課題 1
4Dのライセンス更新についての課題文にある次の一文を英語に訳してください。「統計情報の送信は任意ですが,ライセンス情報の更新がブロックされていると支障が生じることがあります。」
課題 2
4Dのライセンス更新についての課題文から、「4Dアプリケーションは,必要」から「支障が生じることがあります。」までを、両端の語句も含めて一字一句変えずに書き写してください。

課題文
⟨

4Dアプリケーションは,必要時にライセンス情報を更新するため,ライセンスサーバー(autoregistration.4d.com)にアクセスします。また,4Dサーバーアプリケーションは,統計情報を収集するため,週に1
回,テレメトリサーバー(dcollector.4d.com)にアクセスします。統計情報の送信は任意ですが,ライセンス情報の更新がブロックされていると支障が生じることがあります。
運用中にライセンス情報を更新することにより,クライアント同時接続数などの追加ライセンスを有効化することができます。また,サブスクリプションであれば,新しいフィーチャーリリース(Rバージョン)が利用できるようになります。有効期限が設けられているライセンスの場合,有効期限の10
日前から起動時にライセンスが延長されていないかどうかをチェックします。ライセンス画面の「更新」ボタンをクリックすることにより,あるいはRefresh license
コマンドを実行することにより,任意のタイミングでライセンスサーバーをチェックすることができます。後者は,ヘッドレスモードで運用している場合,特に有用です。

⟩

保存済みの項目

⟨

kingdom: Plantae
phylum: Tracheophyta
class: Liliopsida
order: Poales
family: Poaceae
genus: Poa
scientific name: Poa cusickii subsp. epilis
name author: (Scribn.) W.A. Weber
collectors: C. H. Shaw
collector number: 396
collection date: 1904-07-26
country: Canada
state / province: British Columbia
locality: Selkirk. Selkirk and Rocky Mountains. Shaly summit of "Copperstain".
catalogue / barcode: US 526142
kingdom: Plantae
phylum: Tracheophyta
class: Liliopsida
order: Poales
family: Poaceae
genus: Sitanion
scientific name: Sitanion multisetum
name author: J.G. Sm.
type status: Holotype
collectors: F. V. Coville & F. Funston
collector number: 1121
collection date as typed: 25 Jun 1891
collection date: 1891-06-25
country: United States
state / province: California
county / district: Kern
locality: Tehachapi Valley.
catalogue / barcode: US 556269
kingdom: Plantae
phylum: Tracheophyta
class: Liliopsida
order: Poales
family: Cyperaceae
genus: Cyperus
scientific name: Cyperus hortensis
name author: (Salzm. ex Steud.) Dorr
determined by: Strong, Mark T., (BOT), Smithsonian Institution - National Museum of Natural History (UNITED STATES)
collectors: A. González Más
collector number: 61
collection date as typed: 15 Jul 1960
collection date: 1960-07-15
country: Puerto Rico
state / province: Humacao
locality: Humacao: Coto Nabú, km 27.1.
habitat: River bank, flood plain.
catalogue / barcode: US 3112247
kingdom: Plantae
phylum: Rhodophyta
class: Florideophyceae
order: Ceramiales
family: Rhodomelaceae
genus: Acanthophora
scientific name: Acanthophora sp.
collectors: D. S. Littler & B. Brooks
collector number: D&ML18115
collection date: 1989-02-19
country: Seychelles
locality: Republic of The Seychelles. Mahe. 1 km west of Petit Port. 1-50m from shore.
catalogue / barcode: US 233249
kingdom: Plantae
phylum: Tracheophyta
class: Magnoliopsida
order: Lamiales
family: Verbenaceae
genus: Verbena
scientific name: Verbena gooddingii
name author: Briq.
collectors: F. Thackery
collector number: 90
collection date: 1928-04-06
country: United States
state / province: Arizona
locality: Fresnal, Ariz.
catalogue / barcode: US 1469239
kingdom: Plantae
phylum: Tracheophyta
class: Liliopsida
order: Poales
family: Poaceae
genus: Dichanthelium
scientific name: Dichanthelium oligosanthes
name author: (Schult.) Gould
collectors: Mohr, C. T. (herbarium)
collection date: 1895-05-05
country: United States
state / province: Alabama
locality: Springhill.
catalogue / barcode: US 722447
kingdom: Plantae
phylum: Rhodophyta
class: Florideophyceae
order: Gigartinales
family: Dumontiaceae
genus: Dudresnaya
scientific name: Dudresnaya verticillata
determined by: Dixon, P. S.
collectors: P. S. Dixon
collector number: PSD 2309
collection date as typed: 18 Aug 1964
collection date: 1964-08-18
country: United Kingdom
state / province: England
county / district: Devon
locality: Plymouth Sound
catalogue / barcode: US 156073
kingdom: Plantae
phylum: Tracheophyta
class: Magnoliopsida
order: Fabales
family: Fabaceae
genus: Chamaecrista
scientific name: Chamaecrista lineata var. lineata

⟩

解答 1
Sending statistical information is optional, but problems can arise if license information updates are blocked.

解答 2
4Dアプリケーションは,必要時にライセンス情報を更新するため,ライセンスサーバー(autoregistration.4d.com)にアクセスします。また,4Dサーバーアプリケーションは,統計情報を収集するため,週に1
回,テレメトリサーバー(dcollector.4d.com)にアクセスします。統計情報の送信は任意ですが,ライセンス情報の更新がブロックされていると支障が生じることがあります。